Na mesma hora abriram um espaço para que eu me sentasse, apesar de saber que ninguém poderia controlar os olhares maldosos, conseguir comer em silêncio já era um começo. A sopa de legumes estava quente, então mesmo que eu não estivesse com muito apetite, foi bom me aquecer e esquecer os problemas um pouco.

Eu possuía plena consciência de que em breve a diretora me mandaria embora, e precisava rapidamente pensar no que faria, ou para onde iria. Portanto, fui a primeira a terminar o jantar, e segui para os dormitórios através dos corredores escuros, acreditando que uma boa noite de sono me faria bem.

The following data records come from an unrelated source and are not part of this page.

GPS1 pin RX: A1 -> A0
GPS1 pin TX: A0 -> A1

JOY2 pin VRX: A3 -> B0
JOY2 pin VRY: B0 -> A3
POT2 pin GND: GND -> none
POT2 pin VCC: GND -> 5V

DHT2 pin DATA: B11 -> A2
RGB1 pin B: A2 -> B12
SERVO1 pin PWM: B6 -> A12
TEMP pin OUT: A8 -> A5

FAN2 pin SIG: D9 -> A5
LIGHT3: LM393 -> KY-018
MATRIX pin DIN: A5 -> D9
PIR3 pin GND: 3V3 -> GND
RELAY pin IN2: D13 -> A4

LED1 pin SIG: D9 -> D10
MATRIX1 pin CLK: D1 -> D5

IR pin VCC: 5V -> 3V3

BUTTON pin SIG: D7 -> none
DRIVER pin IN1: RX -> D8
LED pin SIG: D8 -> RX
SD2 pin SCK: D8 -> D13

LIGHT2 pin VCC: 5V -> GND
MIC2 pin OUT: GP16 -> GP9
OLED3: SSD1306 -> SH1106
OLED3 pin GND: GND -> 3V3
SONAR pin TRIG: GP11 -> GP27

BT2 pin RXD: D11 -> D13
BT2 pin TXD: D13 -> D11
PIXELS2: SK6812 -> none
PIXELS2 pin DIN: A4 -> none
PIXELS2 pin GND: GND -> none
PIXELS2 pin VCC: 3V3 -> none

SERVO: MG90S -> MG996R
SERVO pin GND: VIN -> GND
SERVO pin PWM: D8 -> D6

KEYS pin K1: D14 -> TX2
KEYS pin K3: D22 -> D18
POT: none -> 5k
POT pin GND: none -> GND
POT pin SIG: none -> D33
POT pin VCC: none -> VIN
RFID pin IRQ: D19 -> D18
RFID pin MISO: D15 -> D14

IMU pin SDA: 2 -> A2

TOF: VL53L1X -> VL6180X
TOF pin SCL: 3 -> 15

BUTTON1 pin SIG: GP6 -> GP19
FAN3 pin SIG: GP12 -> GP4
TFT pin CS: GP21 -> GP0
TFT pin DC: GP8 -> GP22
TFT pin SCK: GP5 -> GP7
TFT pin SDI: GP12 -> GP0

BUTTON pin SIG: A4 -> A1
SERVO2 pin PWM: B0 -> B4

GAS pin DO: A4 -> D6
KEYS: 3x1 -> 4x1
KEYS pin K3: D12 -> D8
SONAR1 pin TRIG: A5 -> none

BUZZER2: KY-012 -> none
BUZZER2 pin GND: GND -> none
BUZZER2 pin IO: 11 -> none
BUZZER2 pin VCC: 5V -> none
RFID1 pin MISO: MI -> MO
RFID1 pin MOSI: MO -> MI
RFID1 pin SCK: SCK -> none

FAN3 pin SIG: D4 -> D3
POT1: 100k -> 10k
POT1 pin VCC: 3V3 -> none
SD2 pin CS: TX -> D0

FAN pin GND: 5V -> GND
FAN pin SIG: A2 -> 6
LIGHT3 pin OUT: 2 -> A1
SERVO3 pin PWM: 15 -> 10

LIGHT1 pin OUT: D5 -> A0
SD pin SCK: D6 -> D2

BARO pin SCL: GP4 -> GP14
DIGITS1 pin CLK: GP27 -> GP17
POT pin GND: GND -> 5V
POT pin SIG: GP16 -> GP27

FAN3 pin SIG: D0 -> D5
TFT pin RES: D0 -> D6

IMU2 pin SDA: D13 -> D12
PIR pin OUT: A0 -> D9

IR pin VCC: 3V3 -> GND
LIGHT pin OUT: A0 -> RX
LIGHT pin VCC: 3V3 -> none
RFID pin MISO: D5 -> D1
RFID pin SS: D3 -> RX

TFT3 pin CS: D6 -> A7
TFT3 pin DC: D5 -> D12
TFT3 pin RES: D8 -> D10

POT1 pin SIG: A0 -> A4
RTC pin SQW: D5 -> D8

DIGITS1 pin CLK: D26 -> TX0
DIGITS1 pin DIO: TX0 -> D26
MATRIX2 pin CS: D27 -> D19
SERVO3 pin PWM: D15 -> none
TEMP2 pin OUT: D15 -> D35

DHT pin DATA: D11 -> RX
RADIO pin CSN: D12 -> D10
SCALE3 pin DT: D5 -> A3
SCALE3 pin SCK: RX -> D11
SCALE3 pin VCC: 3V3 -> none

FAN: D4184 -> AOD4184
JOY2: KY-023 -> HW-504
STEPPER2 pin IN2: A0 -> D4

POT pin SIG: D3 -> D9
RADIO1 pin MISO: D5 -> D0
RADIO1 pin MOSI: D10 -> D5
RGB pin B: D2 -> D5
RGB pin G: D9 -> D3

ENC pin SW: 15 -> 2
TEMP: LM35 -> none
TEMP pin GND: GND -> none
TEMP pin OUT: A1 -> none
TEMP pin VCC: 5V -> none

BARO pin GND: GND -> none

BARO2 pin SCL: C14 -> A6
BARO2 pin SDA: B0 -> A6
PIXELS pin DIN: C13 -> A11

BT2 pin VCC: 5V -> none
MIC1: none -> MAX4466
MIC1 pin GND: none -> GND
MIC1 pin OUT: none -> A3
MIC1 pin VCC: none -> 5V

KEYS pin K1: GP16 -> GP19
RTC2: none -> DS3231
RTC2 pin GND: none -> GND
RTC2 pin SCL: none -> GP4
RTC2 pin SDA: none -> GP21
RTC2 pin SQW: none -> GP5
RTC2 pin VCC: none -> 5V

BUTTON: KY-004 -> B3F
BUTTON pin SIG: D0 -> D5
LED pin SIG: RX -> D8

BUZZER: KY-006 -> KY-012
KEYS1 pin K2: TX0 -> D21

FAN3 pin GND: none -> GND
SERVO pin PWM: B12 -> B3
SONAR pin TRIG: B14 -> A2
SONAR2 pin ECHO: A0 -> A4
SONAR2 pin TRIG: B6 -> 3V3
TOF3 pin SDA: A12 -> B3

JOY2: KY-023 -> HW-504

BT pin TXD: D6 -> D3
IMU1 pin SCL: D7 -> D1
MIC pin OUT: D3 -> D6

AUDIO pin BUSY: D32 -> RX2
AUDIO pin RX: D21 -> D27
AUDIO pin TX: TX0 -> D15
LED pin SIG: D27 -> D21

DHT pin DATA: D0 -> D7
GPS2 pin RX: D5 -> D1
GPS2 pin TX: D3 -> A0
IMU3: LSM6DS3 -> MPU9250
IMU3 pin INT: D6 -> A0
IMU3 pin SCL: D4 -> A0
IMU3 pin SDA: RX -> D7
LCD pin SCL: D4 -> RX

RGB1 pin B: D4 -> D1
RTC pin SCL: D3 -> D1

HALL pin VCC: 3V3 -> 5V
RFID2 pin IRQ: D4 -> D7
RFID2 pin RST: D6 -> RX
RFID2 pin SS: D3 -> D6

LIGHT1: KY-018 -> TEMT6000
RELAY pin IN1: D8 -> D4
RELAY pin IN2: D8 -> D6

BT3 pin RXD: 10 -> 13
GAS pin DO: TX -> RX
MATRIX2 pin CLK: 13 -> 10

Quando cheguei ao segundo andar, um calafrio começou a me deixar desconfortável, como se houvesse alguém me observando. Respirei fundo, após tudo o que eu passara nos últimos dias, não me surpreenderia se a minha própria mente resolvesse me enganar. Mesmo assim, apressei o passo, desejando com todas as forças que a sensação que me perseguia fosse somente minha imaginação.

Imediatamente me arrependi por ter sido a primeira a terminar o jantar, não havia ninguém por ali, e por mais que desejasse um pouco de tranquilidade, sabia que não apareceria nem uma alma para me ajudar se eu precisasse. As velas traziam uma iluminação fraca e amarelada, em geral não eram de grande ajuda, mas ao menos me guiavam através da escuridão. Estava quase chegando aos dormitórios quando uma voz me surpreendeu.